Trump’s expected expansion of their role is likely to deepen questions into whether he is trampling longstanding practices on the legal use of the military on U.S. soil, and raises the risk that a confrontation with unarmed migrants could escalate into deadly violence.
It also could lengthen the time at least some of those troops must spend away from home. Commanders previously have said they plan to withdraw all troops by Dec. 15 unless an extension is ordered. After news reports suggested that some troops could be withdrawn this week, the Pentagon pushed back and said some may be transferred to other border posts.
"We are continually assessing our resources and refining requirements,” the Army command based in San Antonio, Texas, that is overseeing the operation said in a statement Tuesday. “We may shift some forces … to engineering support missions in California and other areas. No specific timeline for redeployment has been determined.”
The deployment will cost about $72 million through Dec. 15, but the final cost “has yet to be determined and will depend on the total size, duration and scope” of the operation, according to Col. Rob Manning, a Pentagon spokesman.
So far, the troops on the border have been authorized only to protect other military personnel. Expanding that authority to help protect Border Patrol agents, who are also armed, would likely involve military police units, officials said.

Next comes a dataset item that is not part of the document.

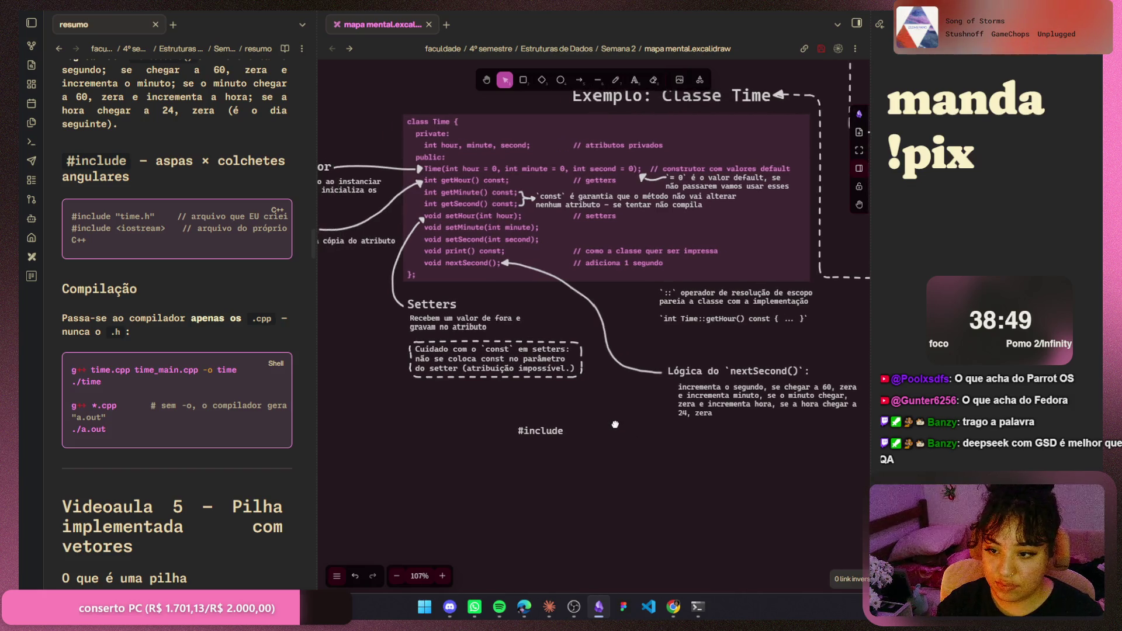
{"action": "left_click", "coordinate": [591, 430]}
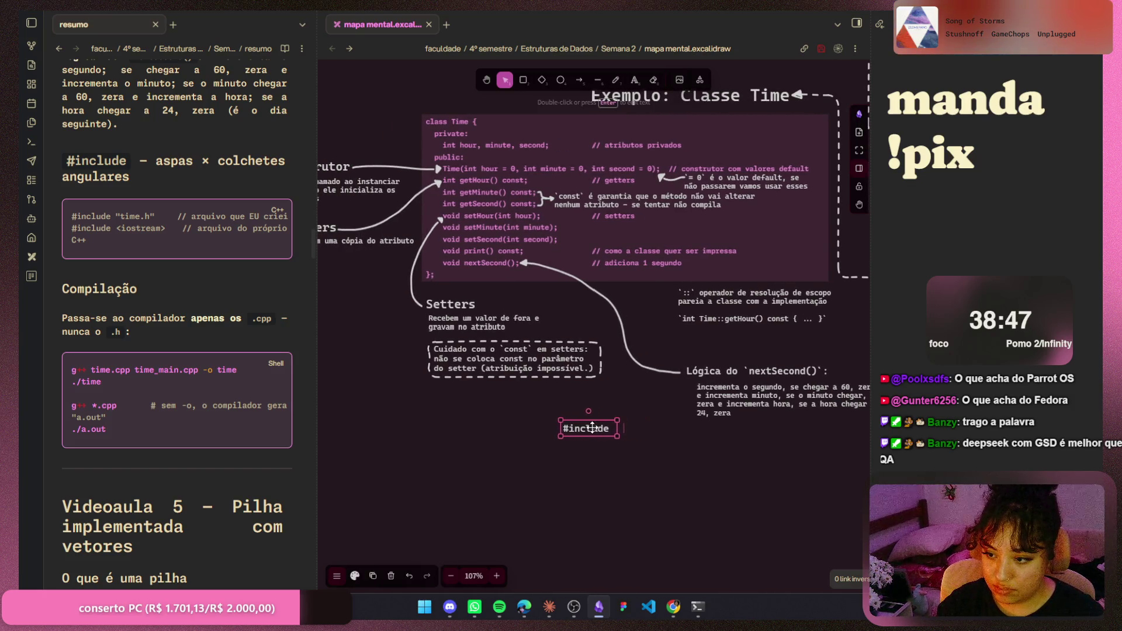
{"action": "key", "text": "Escape"}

Trump suggested last month that the military might open fire on anyone who threw rocks at them on the border, a statement he later amended, saying migrants who threw rocks would be arrested and prosecuted, not shot. The Border Patrol has long faced criticism that officers have used excessive force, including killing unarmed individuals.
Democrats stepped up their criticism of the deployment Tuesday, accusing Trump of deploying the military unnecessarily for partisan gain before the election by exaggerating the threat from caravans of Central American migrants. Several thousand people have arrived in Tijuana, near the the San Ysidro border crossing, but more are en route and are expected to seek asylum.
“It was not a respectful use of our military to take service members away from their duties and send them to the border as politicized props, and President Trump should not have done it,” said Rep. Adam Smith (D-Wash.), who is likely to take over as chairman of the House Armed Services Committee in January. “They should all be returned to their regular duties.”